Setelah terbentuknya PERADI dan KAI yang “kata-nya” berdasarkan Undang-Undang Nomor 18 Tahun 2003 itu perpecahan menjadi semakin meluas sehingga mengganggu ketenangan para Advokat dalam memperjuangkan Keadilan, Demokrasi, dan profesinya dan mencederai kehormatan profesi Advokat sebagai profesi terhormat ( Officium Nobileum ).
Usaha DR. H. Harifin A. Tumpa, SH, MH, Ketua Mahkamah Agung Republik Indonesia untuk mempersatukan mereka patut dihargai, meskipun banyak yang menyatakan tidak setuju karena ini merupakan intervensi Badan Judikatif terhadap profesi Advokat. Saya pernah diundang rapat untuk membicarakan hal tersebut di Gedung MA pada tanggal 26 Juni 2009 yang dihadiri pula oleh tokoh-tokoh Hukum Indonesia.
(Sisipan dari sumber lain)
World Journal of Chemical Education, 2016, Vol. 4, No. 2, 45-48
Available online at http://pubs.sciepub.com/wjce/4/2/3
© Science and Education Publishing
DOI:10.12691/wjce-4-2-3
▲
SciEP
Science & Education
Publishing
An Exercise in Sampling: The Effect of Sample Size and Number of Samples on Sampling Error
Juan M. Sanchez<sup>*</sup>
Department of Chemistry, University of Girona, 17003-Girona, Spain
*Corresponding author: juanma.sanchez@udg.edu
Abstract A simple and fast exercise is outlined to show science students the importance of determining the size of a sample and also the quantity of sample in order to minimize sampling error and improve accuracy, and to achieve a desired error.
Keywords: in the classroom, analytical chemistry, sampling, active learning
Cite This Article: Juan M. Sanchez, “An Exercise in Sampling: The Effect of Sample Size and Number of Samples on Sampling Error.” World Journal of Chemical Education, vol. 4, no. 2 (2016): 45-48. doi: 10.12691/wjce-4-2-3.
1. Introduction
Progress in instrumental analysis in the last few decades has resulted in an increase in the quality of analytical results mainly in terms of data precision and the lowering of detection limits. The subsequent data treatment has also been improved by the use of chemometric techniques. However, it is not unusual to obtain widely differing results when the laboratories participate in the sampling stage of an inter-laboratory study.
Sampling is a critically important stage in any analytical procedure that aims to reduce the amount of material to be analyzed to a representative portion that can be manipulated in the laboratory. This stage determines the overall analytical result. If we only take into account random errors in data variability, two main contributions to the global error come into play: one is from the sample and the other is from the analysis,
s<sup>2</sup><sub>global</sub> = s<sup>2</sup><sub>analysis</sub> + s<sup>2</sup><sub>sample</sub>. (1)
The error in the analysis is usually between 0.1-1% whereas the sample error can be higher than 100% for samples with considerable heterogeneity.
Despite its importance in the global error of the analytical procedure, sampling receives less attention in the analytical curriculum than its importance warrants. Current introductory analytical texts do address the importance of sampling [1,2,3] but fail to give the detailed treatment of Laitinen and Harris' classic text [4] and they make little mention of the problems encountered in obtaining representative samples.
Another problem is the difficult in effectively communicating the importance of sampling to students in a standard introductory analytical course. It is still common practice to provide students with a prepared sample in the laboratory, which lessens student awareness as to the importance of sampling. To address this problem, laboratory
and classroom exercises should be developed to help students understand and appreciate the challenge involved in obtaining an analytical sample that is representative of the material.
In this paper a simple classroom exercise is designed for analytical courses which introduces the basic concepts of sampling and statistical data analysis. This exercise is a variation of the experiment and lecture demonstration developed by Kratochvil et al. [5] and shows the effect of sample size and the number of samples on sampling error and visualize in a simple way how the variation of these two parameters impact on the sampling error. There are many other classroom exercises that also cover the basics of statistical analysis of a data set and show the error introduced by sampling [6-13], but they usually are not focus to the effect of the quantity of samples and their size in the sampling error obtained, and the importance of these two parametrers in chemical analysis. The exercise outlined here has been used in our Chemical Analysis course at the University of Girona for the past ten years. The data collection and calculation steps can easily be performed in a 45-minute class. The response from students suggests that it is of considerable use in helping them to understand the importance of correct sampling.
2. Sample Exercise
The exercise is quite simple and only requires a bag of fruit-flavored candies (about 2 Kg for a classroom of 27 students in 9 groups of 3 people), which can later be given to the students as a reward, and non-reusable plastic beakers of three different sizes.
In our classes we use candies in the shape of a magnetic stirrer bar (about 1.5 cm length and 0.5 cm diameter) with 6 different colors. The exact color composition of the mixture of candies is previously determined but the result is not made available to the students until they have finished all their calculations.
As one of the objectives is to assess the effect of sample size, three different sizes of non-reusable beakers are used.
Kesimpulan rapat waktu itu akan mengundang tokoh-tokoh Advokat untuk duduk bersama satu meja berbicara untuk menghilangkan konflik yang ada.
Lama saya tidak mendengar apakah telah ada follow up dari hasil rapat tersebut, tahu-tahu saya dikejutkan dengan telah keluarnya Surat No. 089/KMA/VI/2010 tanggal 26 Juni 2010 yang pada intinya menyebutkan bahwa pada tanggal 24 Juni 2010 telah terjadi kesepa-katan antara Pengurus Pusat PERADI dengan Pengurus KAI bahwa organisasi Advokat yang disepakati dan merupakan satu-satunya wadah profesi advokat adalah Perhimpunan Advokat Indonesia (PERADI).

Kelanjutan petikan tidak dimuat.